The Woodward News

December 6, 2012

Weekend cold front bringing winter weather

Chris Cooper
Woodward News

Woodward, Okla. — Winter is on its way as a heavy cold front is expected to move in to Northwest Oklahoma this weekend and disrupt the unseasonably warm temperatures the region has been experiencing.

Woodward Emergency Manager Matt Lehenbauer said, "We're seeing a pattern change in the weather allowing more arctic air to come in over next few weeks, so we'll see more normal temps for the season. We've been 15 to 20 degrees above normal, after the front we'll be running close to or a little below normal for the next one to 2 weeks."

Area residents may want to get out their winter coats as highs in the 60s and 70s will soon be a memory.

 "We're expecting a significant temperature drop for next week coming in Saturday night into Sunday morning. Averages early in the week are expected to be in the low 40s then mid to upper 40s closer to the end of week," Lehenbauer said.

Unfortunately the change in temperature does not necessarily entail a change in precipitation forecasts.

"As far as precipitation, its still up in the air as to what kind we'll get, computer models have been changing every day, but as of today the chances of the accumulation of snow or much rain is light. There's a chance we could get some flurries and light rain, but right now general thinking is if we get any at all it'll be light," Lehenbauer said in an interview with The News on Thursday morning.
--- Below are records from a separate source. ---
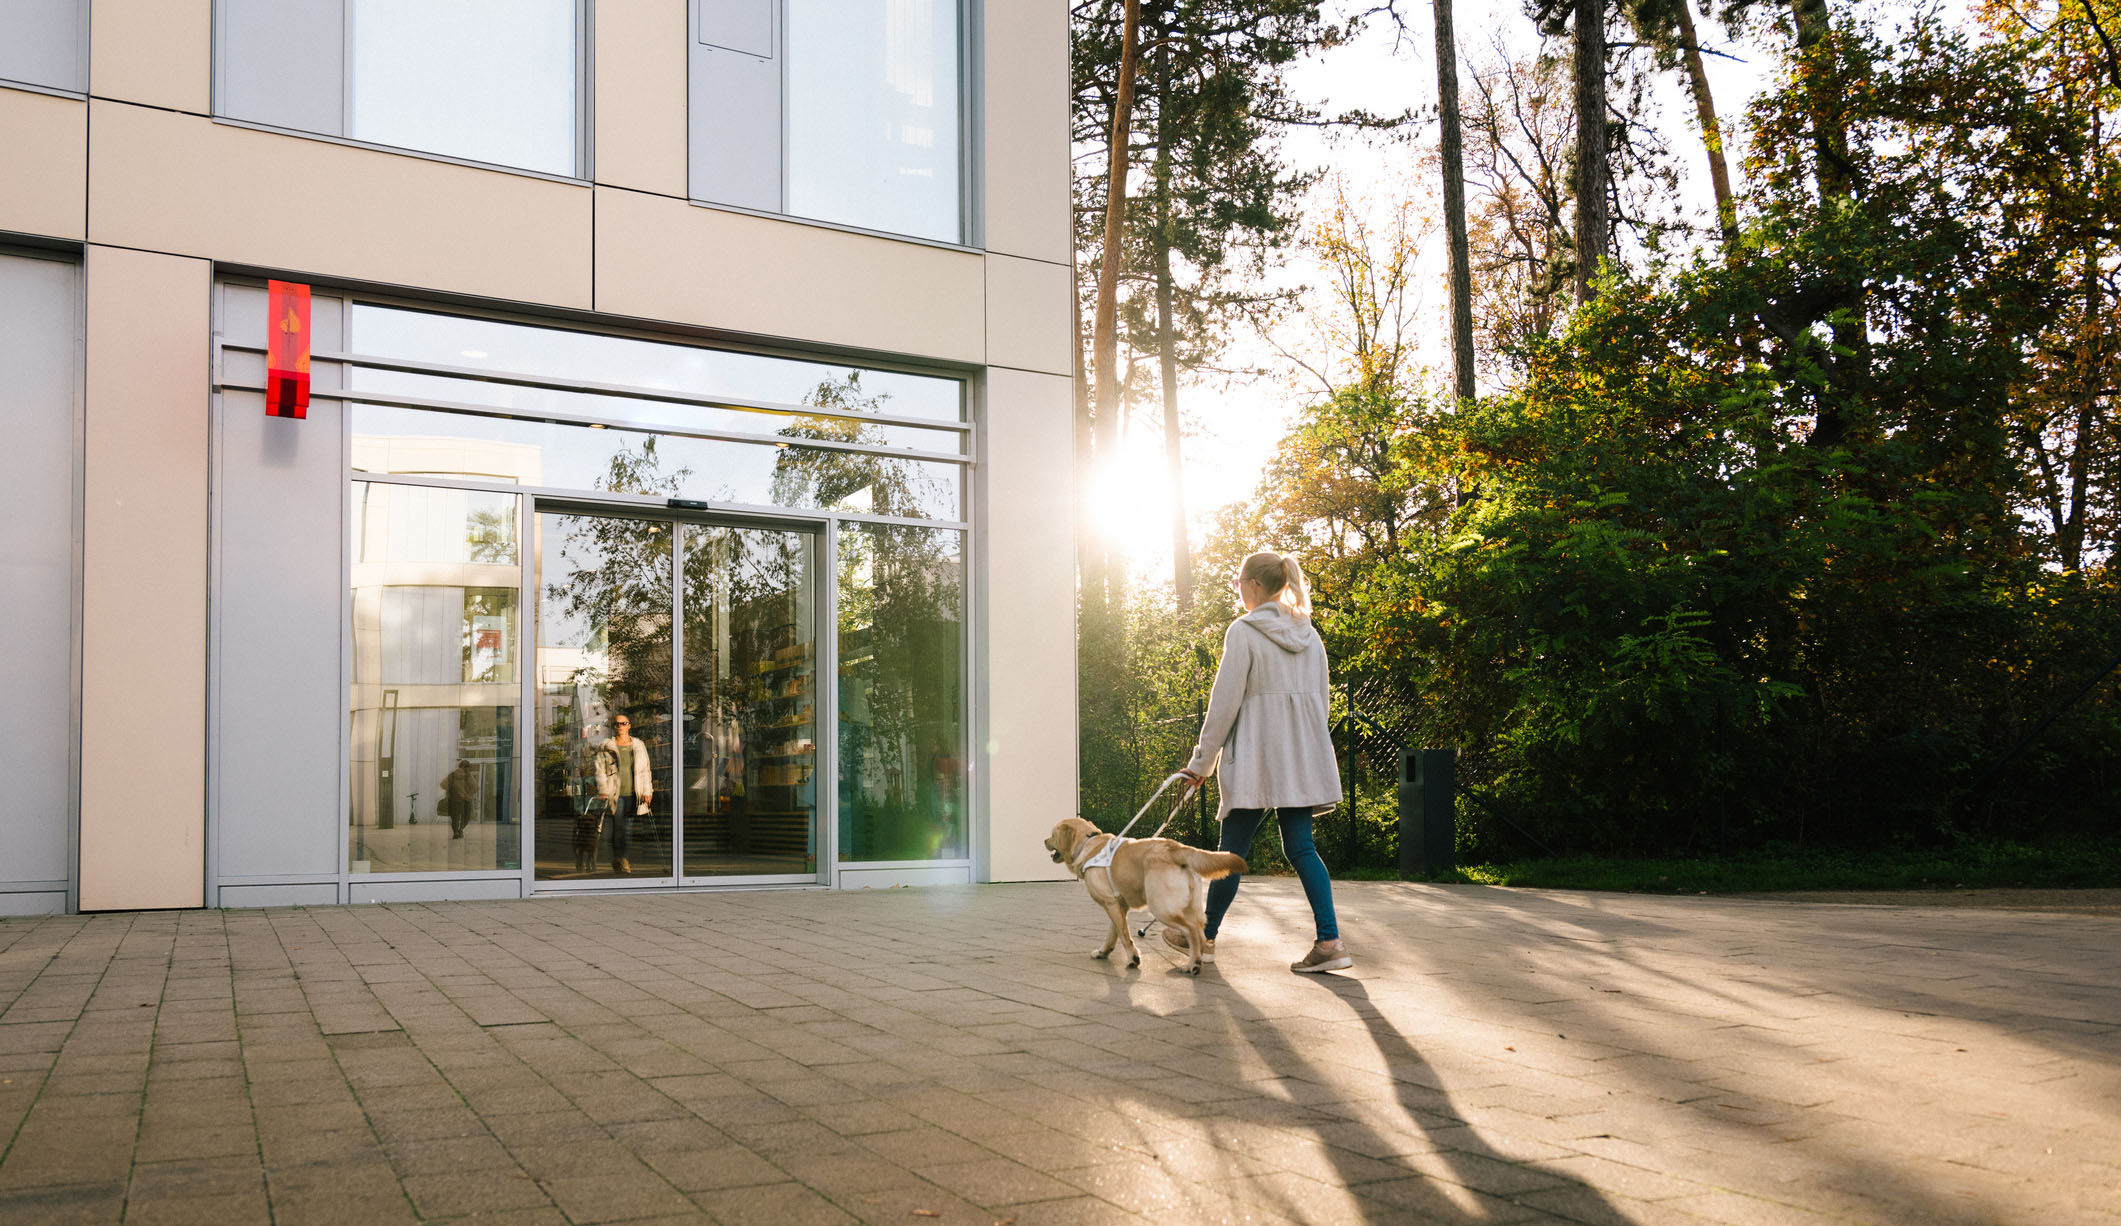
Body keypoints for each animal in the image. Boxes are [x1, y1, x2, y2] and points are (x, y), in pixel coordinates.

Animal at [1043, 814, 1238, 967]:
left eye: (1052, 834)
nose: (1044, 840)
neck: (1087, 844)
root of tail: (1176, 848)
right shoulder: (1118, 905)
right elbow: (1113, 934)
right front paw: (1103, 952)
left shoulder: (1110, 903)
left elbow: (1124, 935)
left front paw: (1133, 959)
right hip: (1192, 907)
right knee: (1200, 932)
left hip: (1161, 908)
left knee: (1191, 930)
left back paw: (1192, 965)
Lehenbauer explained, "There's a dry pocket of air moving in with the cold front so there's just not a lot of atmospheric moisture to work with. Forecasters will have a better look later in the week so that's something to keep updated on but that's the way its looking right now."
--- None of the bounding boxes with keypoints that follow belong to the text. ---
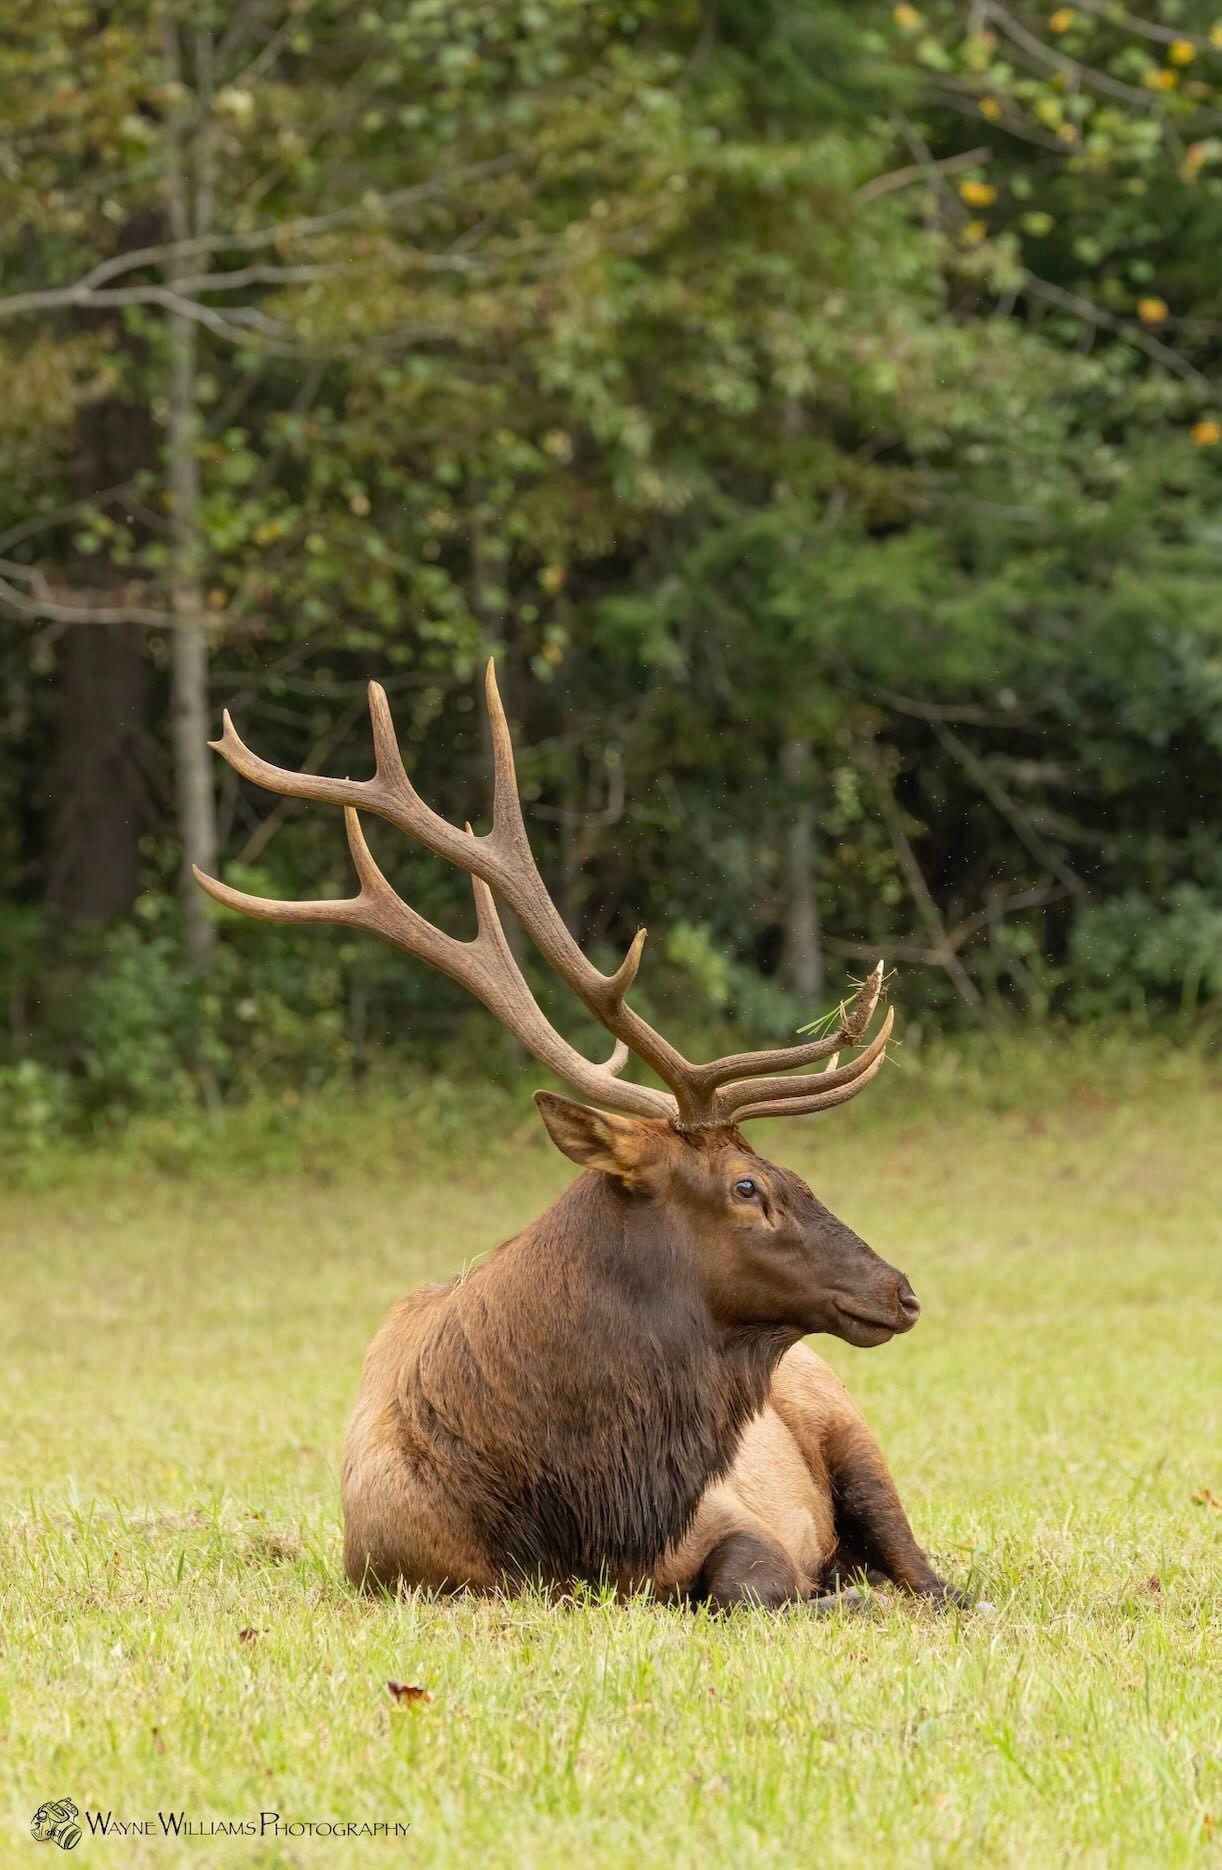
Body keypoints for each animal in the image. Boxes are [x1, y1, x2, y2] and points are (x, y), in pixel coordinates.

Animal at [195, 666, 970, 1612]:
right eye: (748, 1186)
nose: (901, 1290)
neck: (572, 1508)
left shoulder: (729, 1513)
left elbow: (747, 1579)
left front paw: (836, 1593)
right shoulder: (404, 1569)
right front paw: (838, 1594)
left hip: (846, 1424)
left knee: (928, 1571)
Despite lack of any substantial precipitation, residents of Northwest Oklahoma may still have to be cautious of icy roads.

"If we get any moisture Saturday night we could possibly see some black ice Sunday morning, so that's something to watch out for," Lehenbauer said.

The emergency manager said that area residents may also look into taking other winter weather precautions.

"Most people have probably delayed getting ready for winter, just because of the warmer temperatures we've had and the fact that we've only had a few hard freezes, so now's the time to disconnect hoses from outside and cover up things usually left out in the warmer seasons," he said.

Other ways to prepare your home for winter is to take care of "any exposed pipes weather they be outside or under the home, now's the time to make sure they're insulated," Lehenbauer said.

In addition, he said to "Make sure heaters are operational. You can call any heat and air service company in the area and make sure they're functioning. I'd definitely test those out prior to the cold front hitting."

And while no severe weather is expected with this weekend's cold front to potentially knock out power, the emergency manager said people can still get prepared for the rest of the season.

"In case of any power outages, keep a few days of food and water on hand, a gallon per person is recommended. And make sure you have some way to safely heat at least one room of your house either through a furnace or fireplace or a generator," he said.


In addition to winterizing things at your home, Lehenbauer said it's important to make sure your vehicle is prepared for winter weather as well.

"We usually start getting into the ice storms and snowy seasons right around Christmas through February when it's usually the worse so now's the time to get a vehicle emergency kit prepared," he said.

What should that emergency kit consist of?

"Just basic supplies and things in case you break down," Lehenbauer said. "Something to primarily keep in mind if you were to break down while traveling is how you'll communicate. We tell folks even if you don't have a cell phone you can keep an old one in the car and still use it to call 911 with, so be sure you have one in the glove box as well as a charger for it."

Other basics to include in the emergency kit include "a blanket, flashlight, maybe extra winter clothes or a coat to stay warm, if you got stuck a small shovel or something to get yourself out with, and possibly some drinking water on a longer trip, which couldn't be stored permanently in the vehicle due to freezing, so just make sure you have some with you," Lehenbauer said.

The AAA organization has similar recommendations for winter weather vehicle preparedness, adding other important winter safety gear includes jumper cables, ice scrapers, and a first aid kit.

AAA also recommends carrying bags of abrasive materials such as clay based kitty litter or sand bags which can be thrown in the trunk or bed of rear wheel drive vehicles to provide additional weight. This will help the vehicle maintain traction and in a situation where your vehicle becomes stuck, the sand or litter can be used to help your vehicle regain traction.

AAA also recommends inspecting belts and hoses, topping off fluids, checking the inflation and tread of tires, and having a good strong battery, especially before taking any long car trips this winter.

Those planning on ignoring preparations for the upcoming winter weather, expecting it to pass and the unusually warm temperatures to return, may be disappointed, as Lehenbauer said, "We're expecting another cold front midweek and then one more towards late weekend."